Iran is probably the key: foreign forces it has raised have kept the regime alive and facilitated its terror campaign against civilians. One would hope, in the wake of the interim nuclear freeze agreement, that Washington and Tehran have an open communications channel. One would hope that Washington is already leaning hard on Tehran and Moscow. If it is not, then it must warn both parties starting now that they have a special responsibility to force their client to desist from war crimes and crimes against humanity; that the regime has an obligation to grant the humanitarian relief organs of the United Nations full and unrestricted access to all of Syria. It should be made clear to both parties that if they do not get the regime to cease and desist, that the United States reserves the right to strike militarily to save lives. If Russia will not support a United Nations Security Council resolution mandating that the regime stop its loathsome practices, what are the chances Moscow will support political transition in the upcoming Swiss conference?
Step three is to get serious about supporting Syrian nationalists, both in terms of an interim government seeking to establish itself inside Syria, and armed Syrian forces willing to defend that government in two directions: against both the regime and al-Qaeda forces lured to Syria by the regime. The United States should be working closely with Turkey to carve out a protected zone in northern Syria where a governmental alternative to the Assad regime can take root. Obviously, the restructuring of Syrian nationalist military forces will be the key to this effort, as the defense of a new government will be mainly a Syrian responsibility. Unless the United States takes charge of who in the Syrian opposition gets what from abroad in terms of weaponry and equipment, ordinary Syrians will be at the mercy not only of the regime, but foreign fighters and others dedicated to medieval forms of governance.
Step four is the last resort, but it should be taken if it becomes clear that the regime's sponsors will not intervene to stop the war on civilians, or if the regime simply defies its sponsors. Aerial strikes, relying to the maximum extent possible on stand-off weaponry, should engage regime aircraft, artillery, missiles, rockets, and the infrastructure supporting them: no boots on the ground, and no military mission aiming to force regime change. The objective would be to stop or at least slow the slaughter of noncombatant human beings.

Questions on the material
1 > Decide whether each statement agrees with the passage on Syria policy, answering yes or no and quoting the words that settle it: (a) The passage calls Iran probably the key. (b) Step four calls for ground troops. (c) The passage says the United States should work with Turkey on a protected zone in northern Syria.
2 > Retype the passage on Syria policy word for word, everything from "Step four is" down to "noncombatant human beings.".
3 > Carry the passage on Syria policy forward from its final sentence.

(Page images and extracted text)
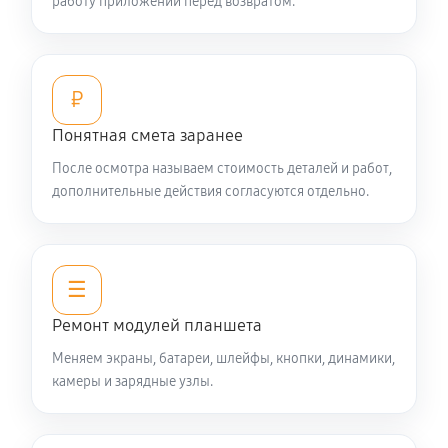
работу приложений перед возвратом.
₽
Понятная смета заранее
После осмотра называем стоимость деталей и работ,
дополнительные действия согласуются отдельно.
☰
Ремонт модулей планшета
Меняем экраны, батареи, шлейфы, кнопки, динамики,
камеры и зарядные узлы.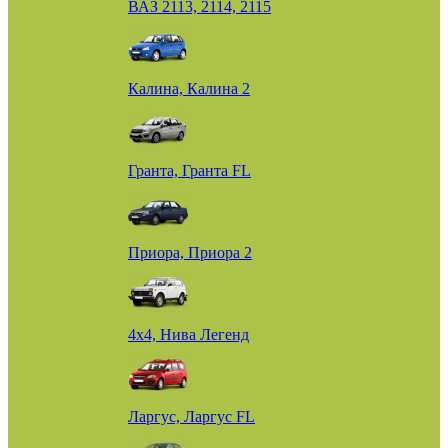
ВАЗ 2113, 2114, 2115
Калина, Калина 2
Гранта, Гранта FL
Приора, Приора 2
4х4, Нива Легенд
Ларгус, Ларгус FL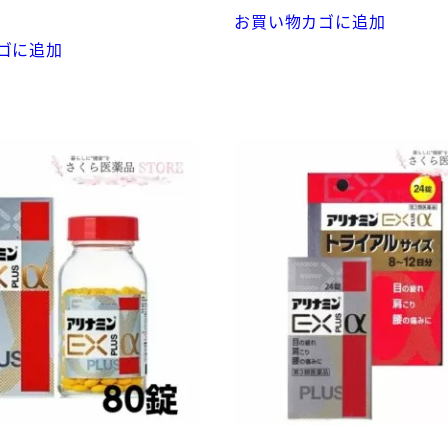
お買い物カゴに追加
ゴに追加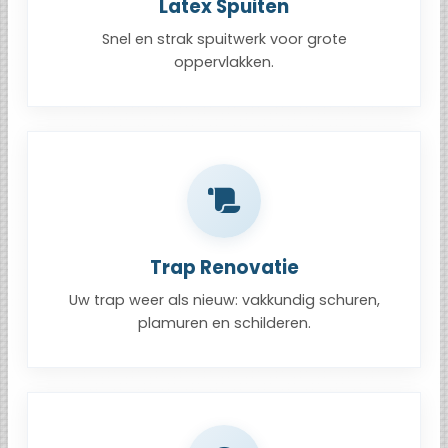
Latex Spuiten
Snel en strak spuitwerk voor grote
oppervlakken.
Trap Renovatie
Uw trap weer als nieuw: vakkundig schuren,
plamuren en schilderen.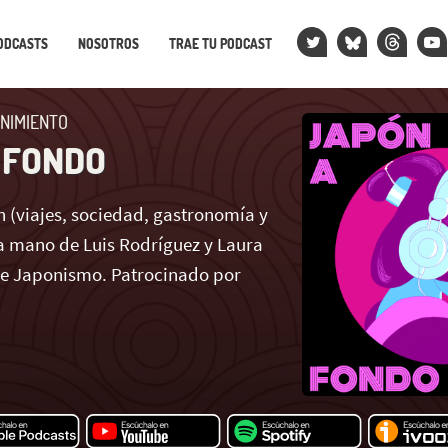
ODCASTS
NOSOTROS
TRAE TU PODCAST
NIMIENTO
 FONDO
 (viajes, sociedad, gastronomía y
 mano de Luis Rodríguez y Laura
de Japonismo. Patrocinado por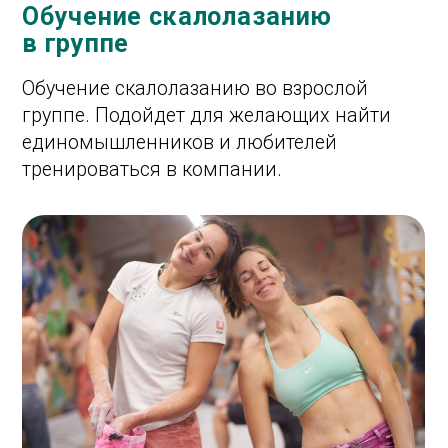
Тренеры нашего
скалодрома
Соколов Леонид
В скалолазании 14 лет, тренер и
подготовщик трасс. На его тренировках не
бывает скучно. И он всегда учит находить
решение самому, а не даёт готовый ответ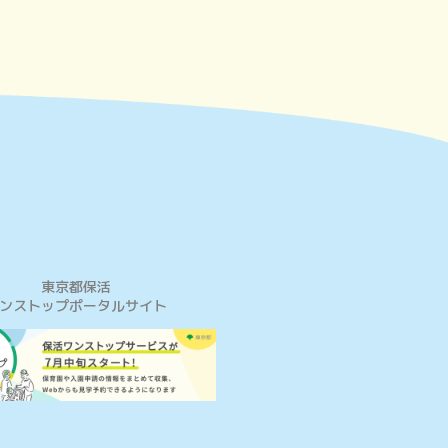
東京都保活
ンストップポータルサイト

Outputs for the tasks
1 >
(a) Yes: "Iran is probably the key"
(b) No: "no boots on the ground"
(c) Yes: "The United States should be working closely with Turkey to carve out a protected zone in northern Syria"

2 >
Step four is the last resort, but it should be taken if it becomes clear that the regime's sponsors will not intervene to stop the war on civilians, or if the regime simply defies its sponsors. Aerial strikes, relying to the maximum extent possible on stand-off weaponry, should engage regime aircraft, artillery, missiles, rockets, and the infrastructure supporting them: no boots on the ground, and no military mission aiming to force regime change. The objective would be to stop or at least slow the slaughter of noncombatant human beings.

3 >
Yes, the regime might respond by suspending its cooperation with the transport of its chemical arsenal. Would that actually be worse than the bloody blackmail it now holds over the civilized world, as it drops God-knows-what on schools, clinics, apartment blocks, and bakeries? Yes, a conference in Switzerland might be postponed or canceled. Would that be such a setback for civilization given the evident lack of preparation for a respectable outcome featuring full political transition? Yes, Iranian hardliners might persuade the Supreme Leader to abandon negotiations and develop nuclear weapons. Would the price of a permanent nuclear arrangement between Iran and the West therefore be the unrestricted slaughter of Syrians? If that is the price, what would it say about the reliability and worthiness of the West's interlocutor in nuclear talks?
Sooner or later the United States and its allies will be obliged to act to stop the mass atrocities being waged by the Assad regime against Syrians. Failure to do so will entail costs far transcending the certain condemnation of future historians: ask Lebanese, Jordanians, and Turks about those costs now; consult with European allies about the costs in the not-too-distant future. Syria will hemorrhage people it does not bury for as far as the eye can see. The West would be wise now to focus on these crimes against humanity and try, now and on its own terms, to stop them. This catastrophe will only worsen immeasurably if we try, through various diplomatic artifices, to avert our collective gaze from that which is truly important and move on to subjects supposedly more pleasant and manageable. Frederic C. Hof is a senior fellow with the Atlantic Council's Rafik Hariri Center for the Middle East.